According to the FDA-approved labeling, “At doses of up to 300mg/day of the sustained-release formulation (Wellbutrin SR), the incidence of seizure is approximately 0.1 percent, or a seizure possibly occurring in 1 out of every 1,000 patients. At doses of 300 mg/day to 450 mg/day of the immediate-release formulation (Wellbutrin [bupropion HCl]), the incidence of seizure is approximately 0.4 percent, or possibly 4 patients with a seizure out of every 1,000 patients.”

In addition to prescribing errors, dispensing errors may occur because of the United States Pharmacopeia's (USP) nomenclature for generic equivalents to Wellbutrin SR. USP officially designates the SR formulation as“ bupropion hydrochloride; tablet, extended release.” The generic name for the XL formulation is “bupropion hydrochloride; tablet, extended release.” Although the generic drug names are the same, the two products are not therapeutically equivalent or interchangeable.

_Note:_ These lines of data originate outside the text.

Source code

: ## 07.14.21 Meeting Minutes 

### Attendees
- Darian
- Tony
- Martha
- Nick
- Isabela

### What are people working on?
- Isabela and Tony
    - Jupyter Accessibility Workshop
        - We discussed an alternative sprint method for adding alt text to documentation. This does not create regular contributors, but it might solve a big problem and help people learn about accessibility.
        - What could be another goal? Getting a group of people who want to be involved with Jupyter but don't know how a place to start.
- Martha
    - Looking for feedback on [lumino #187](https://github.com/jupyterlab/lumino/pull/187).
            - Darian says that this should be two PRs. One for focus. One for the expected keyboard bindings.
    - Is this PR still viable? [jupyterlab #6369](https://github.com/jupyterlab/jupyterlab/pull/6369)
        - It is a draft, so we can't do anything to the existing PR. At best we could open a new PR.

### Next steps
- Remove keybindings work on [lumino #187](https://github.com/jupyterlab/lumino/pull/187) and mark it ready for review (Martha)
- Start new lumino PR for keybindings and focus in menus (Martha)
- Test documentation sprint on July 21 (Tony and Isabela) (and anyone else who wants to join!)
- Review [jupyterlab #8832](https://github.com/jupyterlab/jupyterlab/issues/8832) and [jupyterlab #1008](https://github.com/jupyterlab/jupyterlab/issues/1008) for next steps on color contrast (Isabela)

In an effort to help reduce bupropion-dispensing errors, some drug references (for example, Wolters Kluwer Health's Facts and Comparisons-2006) now list the SR product as “bupropion HCl; tablets-sustained release (12 hour)” and the XL formulation as“ bupropion HCl; tablets-extended release (24 hour).” However, confusion may continue, as pharmaceutical manufacturers are required to use USP official nomenclature on drug labels for distribution in the United States.